If I were working with a client in the field of consumer advocacy for people with mental illness, I think the anxiety I have will depend on where in the context of consumer advocacy I will be working. If it is for a consumer/client in a mental health clinic that doesn’t necessarily put much resource into advocacy for consumers, or address advocacy for consumers, anxiety about just exactly how much I could do to help the client in the setting that I am working with. I would worry for the client. Conflict of interest may come into play, affecting the client. If I am working within a clinic or setting that incorporates advocacy for consumers, then I feel that the anxiety would be less. That would be the better scenario. Also if I were working with an independent organization that may or may not be seen as something a provider would care to deal with, my level and type of anxiety would differ.

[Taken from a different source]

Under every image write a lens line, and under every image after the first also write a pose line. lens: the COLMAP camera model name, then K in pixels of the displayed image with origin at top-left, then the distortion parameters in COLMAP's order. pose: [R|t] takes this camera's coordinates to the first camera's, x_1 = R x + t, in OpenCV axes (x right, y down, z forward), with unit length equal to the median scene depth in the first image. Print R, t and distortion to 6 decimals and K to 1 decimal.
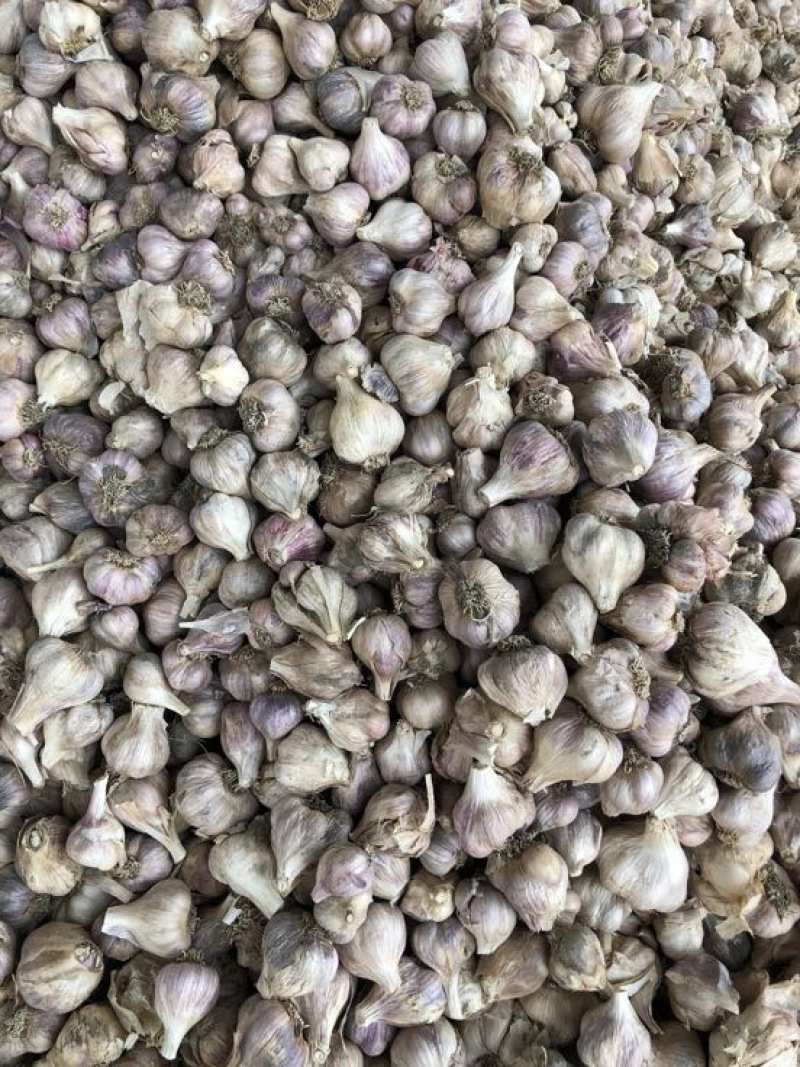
lens RADIAL K [[956.1, 0, 413.4], [0, 956.1, 512.7], [0, 0, 1]] dist [0.068636, -0.139391]
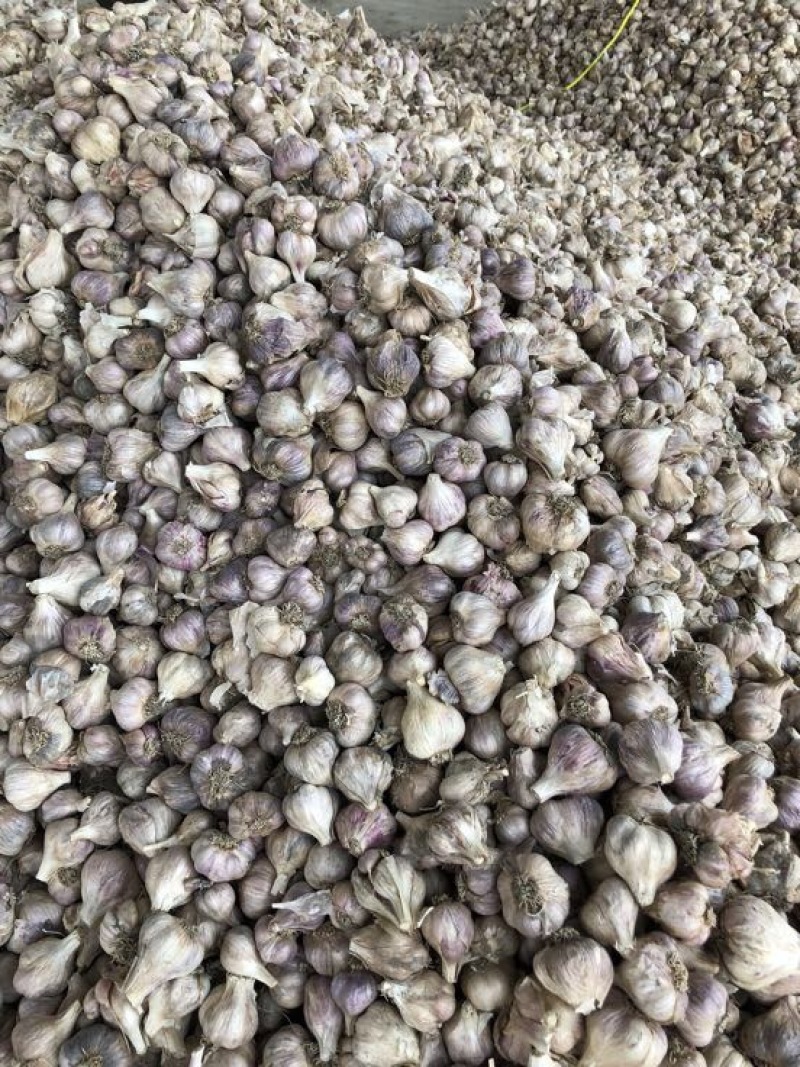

This anxiety would not necessarily have a trigger other than the fear of the unknown, and the intern phase of the job. With experience and having knowledge about outcomes other similar situations within the mental health care system could ease anxiety. The are not all the same. This is where being prepared for your job will help to deal with anxiety, as well as working with other advocates and using peer input to get as much insight as possible. What if one specific case did not work out in favor of the client? I would hope that my job would entail helping to find other avenues of help to pursue.
Also another way to manage anxiety is to involve oneself in groups where helpers could listen and talk about issues, as well as a daily care routine to reduce stress such as exercise and nutrition. These together could help to reduce stress when working for or with a consumer/client.
Written in April 27, 2015, but never published publicly.